━━━━━ Data ━━━━━
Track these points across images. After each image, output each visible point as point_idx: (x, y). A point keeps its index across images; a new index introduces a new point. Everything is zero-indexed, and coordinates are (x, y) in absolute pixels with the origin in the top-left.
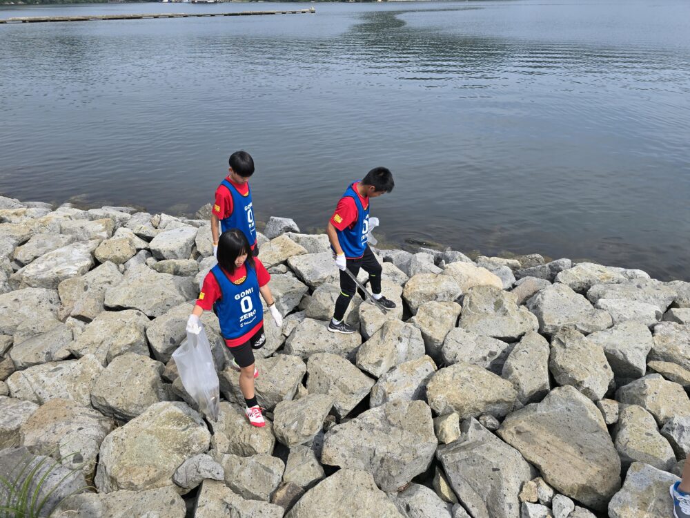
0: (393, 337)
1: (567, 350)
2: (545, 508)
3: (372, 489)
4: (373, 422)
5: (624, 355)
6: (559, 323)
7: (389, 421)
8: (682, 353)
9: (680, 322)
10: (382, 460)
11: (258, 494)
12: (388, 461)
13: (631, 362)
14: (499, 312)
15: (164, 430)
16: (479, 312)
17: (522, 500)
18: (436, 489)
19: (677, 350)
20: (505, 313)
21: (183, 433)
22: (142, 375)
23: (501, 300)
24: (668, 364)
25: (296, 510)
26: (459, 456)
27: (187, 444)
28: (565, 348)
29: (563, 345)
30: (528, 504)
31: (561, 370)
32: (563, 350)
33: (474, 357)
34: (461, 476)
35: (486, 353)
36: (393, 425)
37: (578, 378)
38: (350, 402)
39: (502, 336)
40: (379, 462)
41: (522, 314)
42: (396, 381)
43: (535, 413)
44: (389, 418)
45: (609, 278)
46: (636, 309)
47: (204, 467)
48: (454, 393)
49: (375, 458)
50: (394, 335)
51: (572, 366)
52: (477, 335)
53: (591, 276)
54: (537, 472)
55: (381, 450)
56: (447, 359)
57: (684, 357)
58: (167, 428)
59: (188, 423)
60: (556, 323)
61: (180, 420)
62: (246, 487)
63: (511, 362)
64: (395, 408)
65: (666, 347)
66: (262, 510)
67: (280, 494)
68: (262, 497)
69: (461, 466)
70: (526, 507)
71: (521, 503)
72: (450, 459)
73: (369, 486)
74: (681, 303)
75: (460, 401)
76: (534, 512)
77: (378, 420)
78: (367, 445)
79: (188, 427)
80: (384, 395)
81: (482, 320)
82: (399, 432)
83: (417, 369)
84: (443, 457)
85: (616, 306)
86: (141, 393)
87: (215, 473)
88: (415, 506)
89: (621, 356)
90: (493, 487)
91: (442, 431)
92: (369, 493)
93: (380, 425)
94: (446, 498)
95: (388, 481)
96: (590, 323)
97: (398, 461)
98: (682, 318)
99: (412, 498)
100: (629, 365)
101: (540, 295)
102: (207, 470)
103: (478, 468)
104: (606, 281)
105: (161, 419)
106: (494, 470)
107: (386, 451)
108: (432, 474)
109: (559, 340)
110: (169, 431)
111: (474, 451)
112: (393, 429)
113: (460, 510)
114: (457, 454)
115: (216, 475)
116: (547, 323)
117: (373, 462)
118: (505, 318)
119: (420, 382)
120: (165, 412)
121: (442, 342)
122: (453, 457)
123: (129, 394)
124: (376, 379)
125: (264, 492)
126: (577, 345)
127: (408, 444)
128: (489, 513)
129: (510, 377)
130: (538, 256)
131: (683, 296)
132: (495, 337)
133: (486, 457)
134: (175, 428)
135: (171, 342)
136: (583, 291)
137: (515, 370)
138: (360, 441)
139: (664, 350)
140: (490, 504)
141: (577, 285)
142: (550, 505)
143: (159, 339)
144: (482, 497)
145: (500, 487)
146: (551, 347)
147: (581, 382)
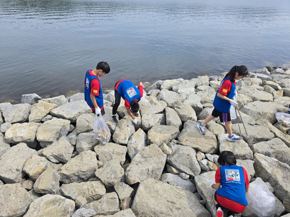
0: (125, 126)
1: (181, 109)
2: (206, 160)
4: (139, 160)
5: (197, 105)
6: (173, 102)
7: (145, 157)
8: (209, 99)
9: (202, 91)
10: (152, 171)
12: (155, 170)
13: (199, 106)
14: (153, 105)
15: (48, 211)
16: (147, 107)
17: (199, 161)
18: (172, 172)
19: (207, 99)
20: (155, 104)
21: (59, 207)
22: (13, 193)
23: (152, 100)
24: (207, 104)
26: (176, 156)
27: (65, 210)
28: (180, 109)
29: (179, 108)
30: (201, 161)
31: (183, 116)
32: (180, 110)
33: (156, 122)
34: (178, 163)
35: (159, 120)
36: (147, 158)
37: (190, 117)
38: (124, 158)
39: (158, 112)
40: (151, 173)
41: (161, 102)
42: (136, 142)
43: (187, 132)
44: (144, 156)
45: (175, 83)
46: (189, 90)
47: (85, 213)
49: (149, 172)
51: (186, 114)
52: (151, 115)
53: (171, 84)
55: (150, 168)
56: (146, 127)
57: (209, 100)
58: (49, 209)
59: (59, 202)
60: (171, 102)
61: (53, 202)
62: (107, 211)
63: (168, 119)
64: (144, 151)
65: (204, 99)
69: (176, 160)
72: (173, 159)
74: (198, 85)
75: (164, 139)
76: (204, 162)
77: (141, 158)
78: (145, 169)
79: (60, 203)
80: (135, 149)
81: (149, 109)
82: (151, 158)
83: (140, 134)
84: (171, 159)
85: (184, 91)
86: (20, 201)
88: (170, 181)
89: (196, 106)
90: (189, 161)
91: (166, 151)
93: (143, 160)
94: (176, 173)
96: (181, 99)
97: (158, 168)
98: (201, 89)
99: (168, 179)
100: (199, 108)
101: (161, 95)
102: (88, 214)
103: (182, 158)
104: (175, 84)
105: (43, 207)
106: (188, 155)
107: (152, 167)
108: (168, 167)
109: (177, 107)
110: (51, 210)
111: (179, 152)
112: (148, 159)
113: (184, 174)
114: (175, 156)
116: (169, 103)
118: (156, 106)
119: (144, 139)
120: (42, 203)
121: (140, 122)
122: (174, 158)
123: (12, 205)
124: (126, 145)
126: (183, 106)
127: (158, 161)
128: (191, 170)
131: (198, 83)
132: (155, 114)
133: (184, 152)
134: (54, 207)
135: (17, 171)
136: (171, 89)
137: (172, 122)
138: (141, 169)
139: (204, 100)
140: (190, 167)
141: (168, 88)
142: (206, 158)
143: (8, 173)
144: (187, 166)
145: (192, 160)
146: (175, 110)
147: (192, 117)
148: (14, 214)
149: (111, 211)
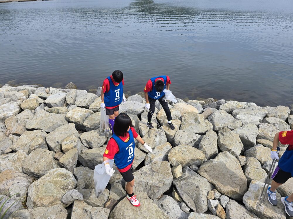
0: (153, 135)
1: (225, 137)
2: (218, 201)
3: (147, 199)
4: (146, 171)
5: (247, 137)
6: (221, 126)
7: (153, 170)
8: (270, 135)
9: (269, 123)
10: (151, 187)
11: (98, 205)
12: (153, 187)
13: (250, 140)
14: (197, 123)
15: (56, 180)
16: (188, 123)
17: (208, 198)
18: (173, 197)
19: (268, 134)
20: (199, 123)
21: (65, 181)
22: (45, 157)
23: (197, 118)
24: (265, 140)
25: (115, 210)
26: (183, 182)
27: (66, 186)
28: (224, 136)
29: (223, 135)
30: (211, 200)
31: (222, 145)
32: (223, 137)
33: (187, 142)
34: (183, 191)
35: (192, 140)
36: (155, 172)
37: (229, 148)
38: (136, 164)
39: (198, 132)
40: (149, 188)
41: (206, 123)
42: (155, 153)
43: (213, 163)
44: (153, 169)
45: (240, 107)
46: (252, 119)
47: (74, 195)
48: (179, 157)
49: (147, 186)
50: (154, 134)
51: (227, 143)
52: (188, 133)
53: (234, 106)
54: (214, 187)
55: (150, 182)
56: (176, 143)
57: (271, 137)
58: (57, 180)
59: (67, 177)
60: (220, 126)
61: (63, 176)
62: (93, 202)
63: (202, 143)
64: (155, 165)
65: (264, 133)
66: (101, 211)
67: (108, 204)
68: (101, 206)
69: (183, 187)
70: (210, 201)
71: (208, 200)
72: (178, 184)
73: (146, 198)
74: (269, 115)
75: (182, 160)
76: (213, 203)
77: (148, 170)
78: (144, 181)
79: (66, 179)
80: (151, 160)
81: (190, 126)
82: (157, 174)
83: (164, 148)
84: (176, 183)
85: (243, 118)
86: (45, 165)
87: (79, 197)
88: (165, 204)
89: (246, 138)
90: (196, 194)
91: (175, 173)
92: (146, 200)
93: (149, 172)
94: (178, 200)
95: (153, 195)
96: (233, 125)
97: (157, 186)
98: (270, 121)
99: (164, 201)
100: (249, 141)
101: (213, 115)
102: (76, 196)
103: (190, 187)
104: (239, 108)
105: (54, 176)
106: (197, 187)
107: (152, 183)
108: (171, 191)
109: (221, 133)
110: (58, 181)
111: (188, 180)
112: (154, 173)
113: (184, 204)
114: (181, 182)
115: (80, 198)
116: (216, 126)
117: (147, 187)
118: (199, 125)
119: (165, 153)
120: (56, 173)
121: (174, 136)
122: (180, 183)
123: (39, 166)
124: (147, 153)
125: (101, 203)
126: (228, 134)
127: (161, 179)
128: (195, 205)
129: (202, 149)
130: (212, 99)
131: (270, 113)
132: (195, 133)
133: (193, 182)
134: (61, 179)
135: (57, 143)
136: (230, 112)
137: (204, 146)
138: (141, 179)
139: (263, 135)
140: (195, 201)
141: (228, 110)
142: (219, 200)
143: (52, 141)
144: (192, 198)
145: (199, 194)
146: (218, 136)
147: (230, 149)
148: (38, 172)
149: (96, 203)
━━━━━
_Exercise brief_:
Write out the rows again from the beginning up to and including the line with "92: (369, 493)", swapping "top-left" for "upper-left" and keeping everything else unchanged. Omit the pictures from your answer.

_Solution_:
Track these points across images. After each image, output each visible point as point_idx: (x, y). A point keeps its index across images; a new index introduces a new point. Everything is zero-indexed, and coordinates are (x, y) in absolute pixels with the origin in the upper-left.
0: (393, 337)
1: (567, 350)
2: (545, 508)
3: (372, 489)
4: (373, 422)
5: (624, 355)
6: (559, 323)
7: (389, 421)
8: (682, 353)
9: (680, 322)
10: (382, 460)
11: (258, 494)
12: (388, 461)
13: (631, 362)
14: (499, 312)
15: (164, 430)
16: (479, 312)
17: (522, 500)
18: (436, 489)
19: (677, 350)
20: (505, 313)
21: (183, 433)
22: (142, 375)
23: (501, 300)
24: (668, 364)
25: (296, 510)
26: (459, 456)
27: (187, 444)
28: (565, 348)
29: (563, 345)
30: (528, 504)
31: (561, 370)
32: (563, 350)
33: (474, 357)
34: (461, 476)
35: (486, 353)
36: (393, 425)
37: (578, 378)
38: (350, 402)
39: (502, 336)
40: (379, 462)
41: (522, 314)
42: (396, 381)
43: (535, 413)
44: (389, 418)
45: (609, 278)
46: (636, 309)
47: (204, 467)
48: (454, 393)
49: (375, 458)
50: (394, 335)
51: (572, 366)
52: (477, 335)
53: (591, 276)
54: (537, 472)
55: (381, 450)
56: (447, 359)
57: (684, 357)
58: (167, 428)
59: (188, 423)
60: (556, 323)
61: (180, 420)
62: (246, 487)
63: (511, 362)
64: (395, 408)
65: (666, 347)
66: (262, 510)
67: (280, 494)
68: (262, 497)
69: (461, 466)
70: (526, 507)
71: (521, 503)
72: (450, 459)
73: (369, 486)
74: (681, 303)
75: (460, 401)
76: (534, 512)
77: (378, 420)
78: (367, 445)
79: (188, 427)
80: (384, 395)
81: (482, 320)
82: (399, 432)
83: (417, 369)
84: (443, 457)
85: (616, 306)
86: (141, 393)
87: (215, 473)
88: (415, 506)
89: (621, 356)
90: (493, 487)
91: (442, 431)
92: (369, 493)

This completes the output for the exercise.